Царская опричина беспощадно прошлась по русским городам и селениям. Не щадили царевы слуги никого, ни старого, ни малого. Да хоть трижды ты будь князь, да хоть также Рюрикович, а прознает царь, что замыслил кто измену, или навет кто принесет, враз голова на плаху ляжет. Но, слава Господу, успокоился царь, перебесился, все бесы земные вышли из него. Царем-богомольцем стал. А сколько душ невиновных сгубил, и не счесть. Но кончилось то время.

Смеркалось. В дом вернулись отец и братья Марьи. Марья тайком поделилась с отцом разговором с Иваном.

Мелентий подошел к Ивану со словами:

– Спасибо тебе, мил человек, за честность и порядочность, за то, что деньги Марье хотел дать. Это благородно. У нас трутней нигде не любят.

Иван приподнялся:

– И тебе, отец, спасибо за дочь, кабы не она, что бы сейчас было.

Мелентий согласно кивнул. Иван посмотрел на мужика и кивнул головой, давая тому понять, что разговор для двоих.

– Я бы сосватал девку, пригожая она, хозяйственная, да сам-то я казак, птица вольная. Дом у меня, где конь остановился. Ну какой из меня жених?

Мелентий кивнул, соглашаясь:

– То оно верно, но и казаку когда-нибудь нужно остепениться.

– Нужно! – словно подтвердил его слова Иван. – Вот сейчас на Кучума сходим, Сибирь под свою руку возьмем, тогда и о женитьбе можно подумать.

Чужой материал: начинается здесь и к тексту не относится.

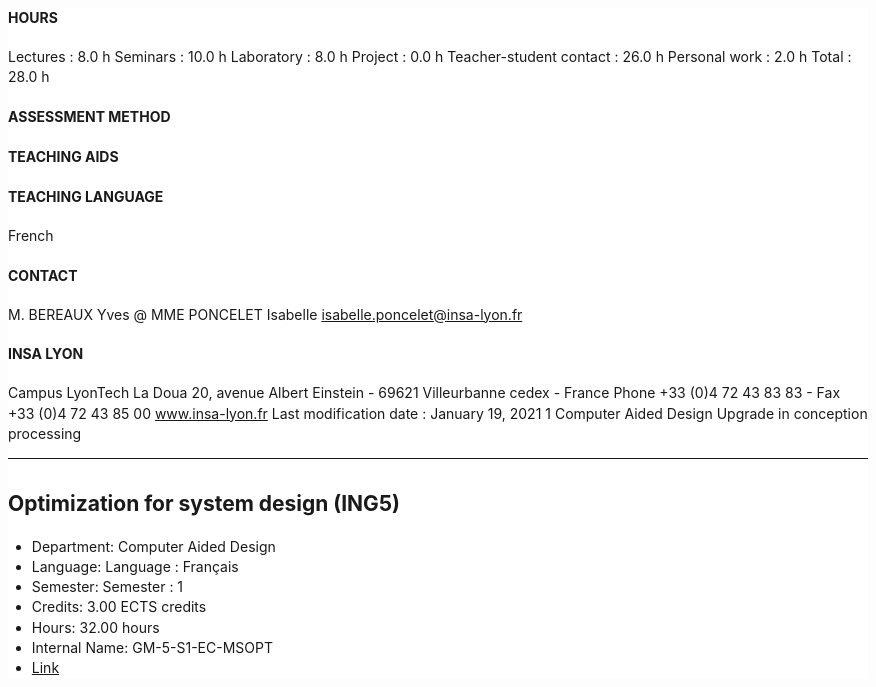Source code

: #### HOURS

Lectures :
8.0 h
Seminars :
10.0 h
Laboratory :
8.0 h
Project :
0.0 h
Teacher-student
contact :
26.0 h
Personal work :
2.0 h
Total :
28.0 h

#### ASSESSMENT METHOD


#### TEACHING AIDS


#### TEACHING LANGUAGE

French

#### CONTACT

M. BEREAUX Yves
@
MME PONCELET Isabelle
isabelle.poncelet@insa-lyon.fr

#### INSA LYON

Campus LyonTech La Doua
20, avenue Albert Einstein - 69621 Villeurbanne cedex - France
Phone +33 (0)4 72 43 83 83 - Fax +33 (0)4 72 43 85 00
www.insa-lyon.fr
Last modification date : January 19, 2021
1
Computer Aided Design
Upgrade in conception processing


---

## Optimization for system design (ING5)

- Department: Computer Aided Design
- Language: Language : Français
- Semester: Semester : 1
- Credits: 3.00 ECTS credits
- Hours: 32.00 hours
- Internal Name: GM-5-S1-EC-MSOPT
- [Link](https://scolpeda.insa-lyon.fr/f/ects?id=53329&_lang=en)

– Хорошо, – Мелентий утвердительно кивнул.

– Постой, Иван! – К ним подлетел младший из братьев. – Сибирь пойдете воевать?

– Тебе чего не сидится дома? – рявкнул на него отец.

– Надоело, батя! – обиженно фыркнул тот.

Строгановы: Аки Христос посуху

Аки Богородица явила миру Спасителя, так и ясно солнышко поднялось из-за Урал-камня, окрасив мрачные деревянные скаты крепости-острога Орел-городка в золотой цвет своими теплыми летними лучами. Закукарекали на подворьях петухи, забрехали во дворах псы, провожая хозяев на труды праведные. Уже почти сто лет был Орел-городок оплотом власти торговых людей Строгановых и русской экспансии по всей Камской Перми.

На старой деревянной пристани, что стояла на излучине Айвы, было непривычно шумно. Бурлаки, тянувшие баржу с хабаром по реке, стояли на берегу, о чем-то оживленно спорили и ругались. Максим спустился ближе и прислушался.

– А я тебе говорю, видел всадника. У самой реки. Коня поил.

– Брехун ты, Брошка, – усмехнулся старый бурлак и ударил бедолагу тонким прутом по голове.

Бурлаки взялись дружным смехом. Брошка, не на шутку разозлившись от такой досады, выхватил из рваной наплечной сумки деревянную ложку и в ответ ударил старого бурлака по лбу. Ссора готова была перерасти в потасовку.

– Видел, говорю, клянусь Николаем Угодником! – Брошка вскочил с пня и засучил рукава, готовясь к драке.

Старик отвернулся:

– Все равно трепло.

Ватага бурлаков опять взвилась дружным смехом.

– О чем спорим, молодцы? – Максим спустился к ватаге. – Али веревку не поделили?

– Барин, – бурлаки дружно встали и отвесили поклон.

– Так о чем спорим?

Бурлаки вытолкнули Брошку вперед.

– Говори, не робей.

Брошка пригладил ладонью взъерошенную рыжую копну волос на голове.

– Тащили когда баржу, намедни у поворота видел конного татарина.

– Да брешет он, – встрял в разговор один из бурлаков. – Всю дорогу тихо было, иначе бы налетели нехристи, продыху не дали.

– Погоди, не встревай, пусть доскажет. – Максим сделал Брошке знак.

Брошка кивнул и продолжил:

– Так у поворота, где заливчик небольшой, татарин спустился к реке, коня поил. А как увидел, что я его заметил, сразу в лес сиганул.

Максим задумался:

– Пожаловали гости. Одного всадника видел?

– Одного, одного… – И Брошка закивал головой.

Максим посмотрел на другой берег Айвы.

– Тут они не пройдут, переправы нет, да и к реке им всем не спуститься, значит, татары перейдут ниже по течению.

Противоположный берег реки и впрямь был усыпан небольшими скалами, поросшими лесом, и река в этом месте была глубокой. Течение ровное, спокойное, оттого и глубокое.

– Ну, отдыхайте пока, но нужно будет товар в крепость перенести, пока татары не нагрянули.

– А так чего им торопиться-то, – весело произнес один из бурлаков, – знают, поди, нехристи, что в крепости пушки есть.

– Пушки-то есть, – подтвердил Максим, – да только всех пушек может не хватить.

– Оно верно, – согласился бурлак. – А ну, ребята, кончай перекур, айда товар с баржи сгружать.